Geef vooral aandacht aan het geografisch gen en bevorder geografische nieuwsgierigheid

Tegenwoordig start je vanuit de browser elk gewenste geo-analyse en ook voor de visualisatie van het resultaat heb je niet méér nodig. Daarnaast is geotechnologie veel compacter en mobieler geworden en worden vaardigheden als ondernemerschap en community-sturing belangrijker. Zo ook de vaardigheid om als student, en later als professional, je eigen leerpad uit te zetten, en daarvoor zelf verantwoordelijkheid te nemen. Leren om (geo) te leren dus.

Goede discussie met de zaal: wat zijn dan de 21-eeuws geovaardigheden, en (vanuit de zaal) zijn die echt zo anders dan die uit de 1e eeuw? Moeten we allemaal maar gaan programmeren? Een voorzichtige conclusie: beeld verwerking (image processing) en fotogrammetrie zijn helemaal terug van weggeweest.

Kortom, veel discussie, maar ze komen er zeker uit in het Wageningse. Niet voor niets kregen de docenten afgelopen oktober de beste beoordeling van studenten aan grote masteropleidingen (Beste Studies / Elsevier, 2018). De dag was compleet dankzij een MGI-quiz (hoeveel afstudeerders zijn er tot nu toe? Meer dan 380!) en een speciaal optreden van de fameuze MGI band, met hits als 'This thing, ArcGIS' en 'Github is the way'. Gelukkig hebben we ook de foto's nog.

Een geografisch gen

Niet gehinderd door enige kennis van de genetica, stel ik me zo voor dat wij allemaal over een geografisch gen beschikken. Geo als een soort van inherente eigenschap, waar iedereen van nature al aanleg voor heeft. Het enige wat het onderwijs dan moet doen (…) : die eigenschap wakker schudden, het gen even ‘aan’ zetten. De kernvraag: hoe activeer je dat gen? Met inspirerende vergezichten die de nieuwsgierigheid bevorderen.

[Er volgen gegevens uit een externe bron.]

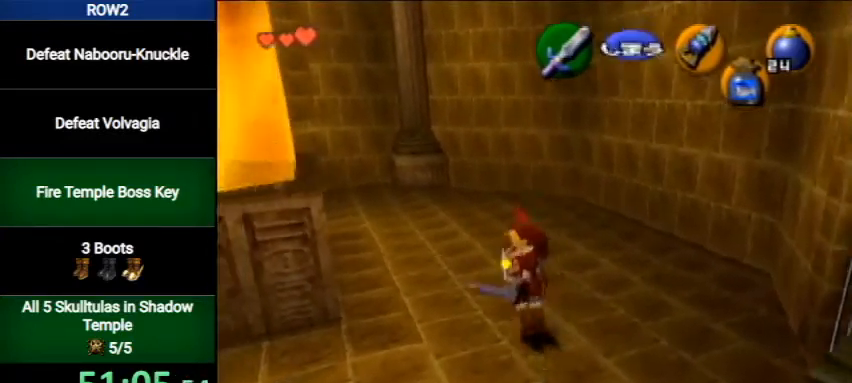
Gameplay with a controller (Nintendo layout); each line is a JSON object with the inputs held at the frame after it. "events" lists button and stick changes between this image and that frame as [ms after this image, input, new state], when the widget could be followed in between. Not read: L3 R3.
{"buttons": ["L1", "R1"], "left_stick": "center", "right_stick": "center", "events": [[167, "Y", "up"], [267, "R1", "up"], [400, "R1", "down"]]}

Voor mij persoonlijk was dat het beeld van Earthrise. De huidige equivalent is natuurlijk de Insights selfie vanaf Mars. Bij de MGI Opleiding in Wageningen zijn ze er goed in geslaagd: het geografisch denken (en handelen) van de alumni is niet meer uit te zetten. Mijn verzoek aan de aanwezigen: deel je leerdoelen en ervaringen (alumni) en je kennis en opleidingsmateriaal (universiteit). En mag zo’n dag wat vaker dan eens in de vijf jaar plaatsvinden?

Die tekenpennen heb ik overigens wel bewaard, maar nooit meer gebruikt. Ik begrijp nu wel hoeveel moeite het kostte om kaarten te maken.